Michael D. Smith, Dean of the Faculty of Arts and Sciences, and Robin Kelsey, Dean of Arts and Humanities, did not respond to emailed requests for comment.

A Political Art

From a political perspective, McCarthy also emphasizes the importance of rhetoric skills for students interested in becoming successful leaders.

“Many people are increasingly coming to understand that one has to be an effective communicator in order to be an effective leader and to have any kind of success in public life requires you have to have fairly advanced and even sophisticated skills,” he said. “You have to be able to write well, speak well, you have to be able to communicate through the media, you need to be able to code-switch in different settings with different audiences.”

In the current political climate, students are recognizing rhetoric not only as a classical art, but as one that renders political discourse dynamic and subjective. Lisker, for instance, compared President Donald Trump’s ways of speaking to pointillism, an artistic style that was controversial and idely criticized when it first appeared. “Donald Trump’s rhetoric, I don’t think it’s a very typical type of art, but it’s subjective and could also be characterized as a distinct school of art,” he said.

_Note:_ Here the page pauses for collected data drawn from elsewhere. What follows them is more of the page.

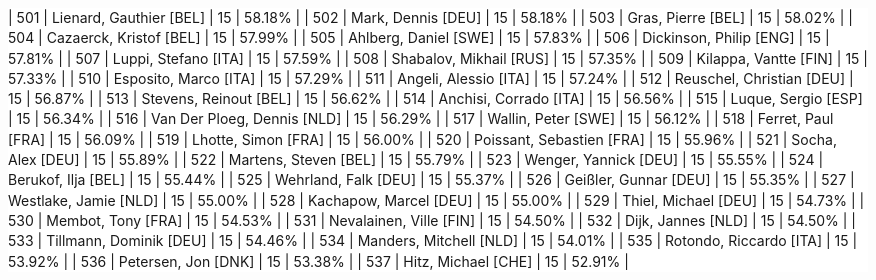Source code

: |  501  | Lienard, Gauthier [BEL] |  15 |  58.18% |
|  502  | Mark, Dennis [DEU] |  15 |  58.18% |
|  503  | Gras, Pierre [BEL] |  15 |  58.02% |
|  504  | Cazaerck, Kristof [BEL] |  15 |  57.99% |
|  505  | Ahlberg, Daniel [SWE] |  15 |  57.83% |
|  506  | Dickinson, Philip [ENG] |  15 |  57.81% |
|  507  | Luppi, Stefano [ITA] |  15 |  57.59% |
|  508  | Shabalov, Mikhail [RUS] |  15 |  57.35% |
|  509  | Kilappa, Vantte [FIN] |  15 |  57.33% |
|  510  | Esposito, Marco [ITA] |  15 |  57.29% |
|  511  | Angeli, Alessio [ITA] |  15 |  57.24% |
|  512  | Reuschel, Christian [DEU] |  15 |  56.87% |
|  513  | Stevens, Reinout [BEL] |  15 |  56.62% |
|  514  | Anchisi, Corrado [ITA] |  15 |  56.56% |
|  515  | Luque, Sergio [ESP] |  15 |  56.34% |
|  516  | Van Der Ploeg, Dennis [NLD] |  15 |  56.29% |
|  517  | Wallin, Peter [SWE] |  15 |  56.12% |
|  518  | Ferret, Paul [FRA] |  15 |  56.09% |
|  519  | Lhotte, Simon [FRA] |  15 |  56.00% |
|  520  | Poissant, Sebastien [FRA] |  15 |  55.96% |
|  521  | Socha, Alex [DEU] |  15 |  55.89% |
|  522  | Martens, Steven [BEL] |  15 |  55.79% |
|  523  | Wenger, Yannick [DEU] |  15 |  55.55% |
|  524  | Berukof, Ilja [BEL] |  15 |  55.44% |
|  525  | Wehrland, Falk [DEU] |  15 |  55.37% |
|  526  | Geißler, Gunnar [DEU] |  15 |  55.35% |
|  527  | Westlake, Jamie [NLD] |  15 |  55.00% |
|  528  | Kachapow, Marcel [DEU] |  15 |  55.00% |
|  529  | Thiel, Michael [DEU] |  15 |  54.73% |
|  530  | Membot, Tony [FRA] |  15 |  54.53% |
|  531  | Nevalainen, Ville [FIN] |  15 |  54.50% |
|  532  | Dijk, Jannes [NLD] |  15 |  54.50% |
|  533  | Tillmann, Dominik [DEU] |  15 |  54.46% |
|  534  | Manders, Mitchell [NLD] |  15 |  54.01% |
|  535  | Rotondo, Riccardo [ITA] |  15 |  53.92% |
|  536  | Petersen, Jon [DNK] |  15 |  53.38% |
|  537  | Hitz, Michael [CHE] |  15 |  52.91% |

Some even see rhetoric as deceptive, as putting content in a more attractive package. Seglin, Director of the Kennedy School’s Communications Program, emphasizes the necessity of quality content as well as persuasive rhetoric.

“I’d much rather deal with someone who has content and has rough edges, than deal with someone who has nothing to say,” he said. “It’s easy for me to help someone become a better writer if they have something to say. What’s really challenging is if someone’s gifted or charismatic but has no meat, and there’s nothing really there.”

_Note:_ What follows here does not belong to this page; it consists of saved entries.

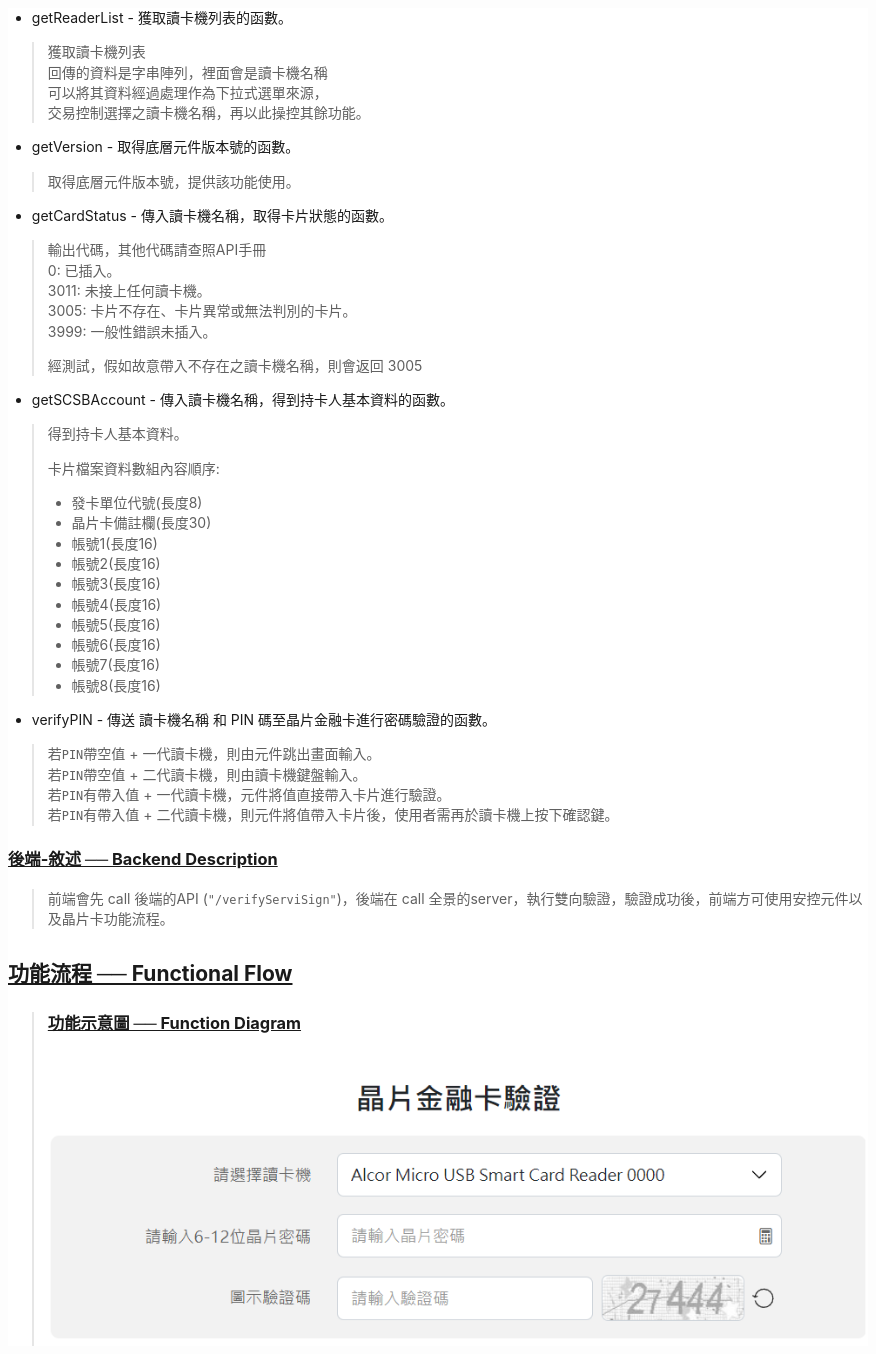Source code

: - getReaderList - 獲取讀卡機列表的函數。
> 獲取讀卡機列表  
> 回傳的資料是字串陣列，裡面會是讀卡機名稱  
> 可以將其資料經過處理作為下拉式選單來源，  
> 交易控制選擇之讀卡機名稱，再以此操控其餘功能。  

- getVersion - 取得底層元件版本號的函數。
> 取得底層元件版本號，提供該功能使用。

- getCardStatus - 傳入讀卡機名稱，取得卡片狀態的函數。
> 輸出代碼，其他代碼請查照API手冊  
> 0:     已插入。  
> 3011: 未接上任何讀卡機。  
> 3005: 卡片不存在、卡片異常或無法判別的卡片。  
> 3999: 一般性錯誤未插入。  
> 
> 經測試，假如故意帶入不存在之讀卡機名稱，則會返回 3005

- getSCSBAccount - 傳入讀卡機名稱，得到持卡人基本資料的函數。
> 得到持卡人基本資料。
> 
> 卡片檔案資料數組內容順序:  
> - 發卡單位代號(長度8)
> - 晶片卡備註欄(長度30)
> - 帳號1(長度16)
> - 帳號2(長度16)
> - 帳號3(長度16)
> - 帳號4(長度16)
> - 帳號5(長度16)
> - 帳號6(長度16)
> - 帳號7(長度16)
> - 帳號8(長度16)

- verifyPIN - 傳送 讀卡機名稱 和 PIN 碼至晶片金融卡進行密碼驗證的函數。
> 若`PIN`帶空值 + 一代讀卡機，則由元件跳出畫面輸入。  
> 若`PIN`帶空值 + 二代讀卡機，則由讀卡機鍵盤輸入。  
> 若`PIN`有帶入值 + 一代讀卡機，元件將值直接帶入卡片進行驗證。  
> 若`PIN`有帶入值 + 二代讀卡機，則元件將值帶入卡片後，使用者需再於讀卡機上按下確認鍵。 

### [後端-敘述 ── Backend Description](#晶片金融卡功能流程-chip-financial-card-function-process) 
>前端會先 call 後端的API (`"/verifyServiSign"`)，後端在 call 全景的server，執行雙向驗證，驗證成功後，前端方可使用安控元件以及晶片卡功能流程。

## [功能流程 ── Functional Flow](#晶片金融卡功能流程-chip-financial-card-function-process)

>### [功能示意圖 ── Function Diagram](#晶片金融卡功能流程-chip-financial-card-function-process) 
>
>![](images\function_img.png)
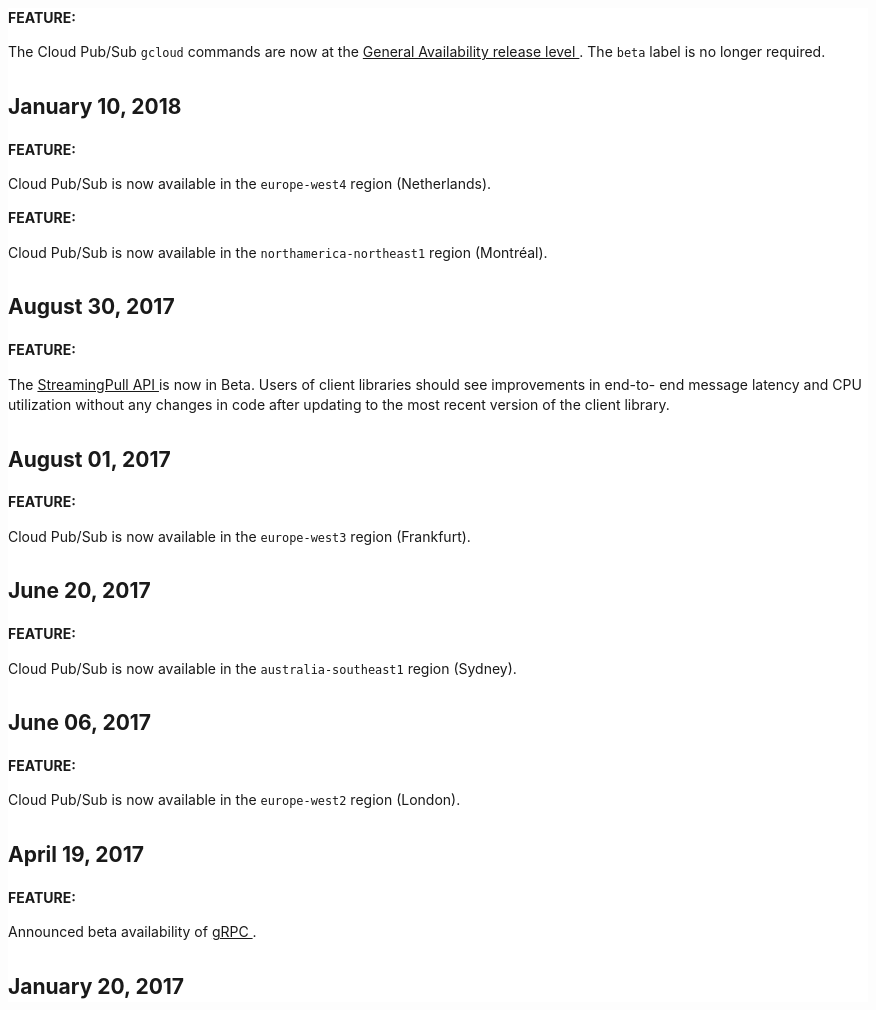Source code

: **FEATURE:**

The Cloud Pub/Sub ` gcloud ` commands are now at the [ General Availability
release level ](https://cloud.google.com/sdk/gcloud/?hl=ko#release_levels) .
The ` beta ` label is no longer required.

##  January 10, 2018

**FEATURE:**

Cloud Pub/Sub is now available in the ` europe-west4 ` region (Netherlands).

**FEATURE:**

Cloud Pub/Sub is now available in the ` northamerica-northeast1 ` region
(Montréal).

##  August 30, 2017

**FEATURE:**

The [ StreamingPull API
](https://cloud.google.com/pubsub/docs/reference/rpc/google.pubsub.v1?hl=ko)
is now in Beta. Users of client libraries should see improvements in end-to-
end message latency and CPU utilization without any changes in code after
updating to the most recent version of the client library.

##  August 01, 2017

**FEATURE:**

Cloud Pub/Sub is now available in the ` europe-west3 ` region (Frankfurt).

##  June 20, 2017

**FEATURE:**

Cloud Pub/Sub is now available in the ` australia-southeast1 ` region
(Sydney).

##  June 06, 2017

**FEATURE:**

Cloud Pub/Sub is now available in the ` europe-west2 ` region (London).

##  April 19, 2017

**FEATURE:**

Announced beta availability of [ gRPC
](https://cloud.google.com/pubsub/docs/reference/rpc/?hl=ko) .

##  January 20, 2017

Contemporary Communication

As media of communication evolve, so does rhetoric. McCarthy recognizes that changes in the way we communicate pose challenges to some of the classical techniques of rhetoric that Aristotle posed. “Aristotle never would’ve imagined a tweeting Trump,” McCarthy said. “But in fact, Aristotle is deeply relevant in the twenty-first century because he laid out a practice of rhetoric and a structure of rhetoric that is very much still alive and well today.”

Expos 40 preceptor Carter said that he believes that perfecting spoken rhetoric requires students to be less dependent on electronic forms of communication. While he recognizes that students juggle often not one, but multiple smart devices, he says that he asks students to step away from them in the classroom. “It’s the elephant in the room, in one respect,” Carter said. “I do say that you don’t need your laptops, we ask you not to use your laptops in class, because it’s a very practical, interactive, experiential course. The experience is to interact with each other on a verbal level to get that practice. To take people away from the texting and typing.”

Granderson said he thinks that technology has the potential to erode the very basis of traditional rhetoric. “I think that social media, that whole 140-character, short prose, is killing rhetoric,” he said. “Rhetoric to me is about long, sustained, well-crafted, multi-point arguments that bring together poetry and different philosophical ideas and different novels in literature and all these ideas to make well-reasoned and well-thought out, artistic arguments”

Yet for some, new technologies herald new forms of rhetoric rather than its disappearance from social life. “I think rhetoric has evolved, as many art forms do. Some people think that the art of writing is lost, because people don’t write letters anymore. I don’t think it’s being lost, it’s just different from what it used to be,” Lisker said. “There’s a certain beauty to the evolution of art. You can’t let art stagnate. I don’t think rhetoric is stagnating, it’s evolving, and I think it’s really exciting.”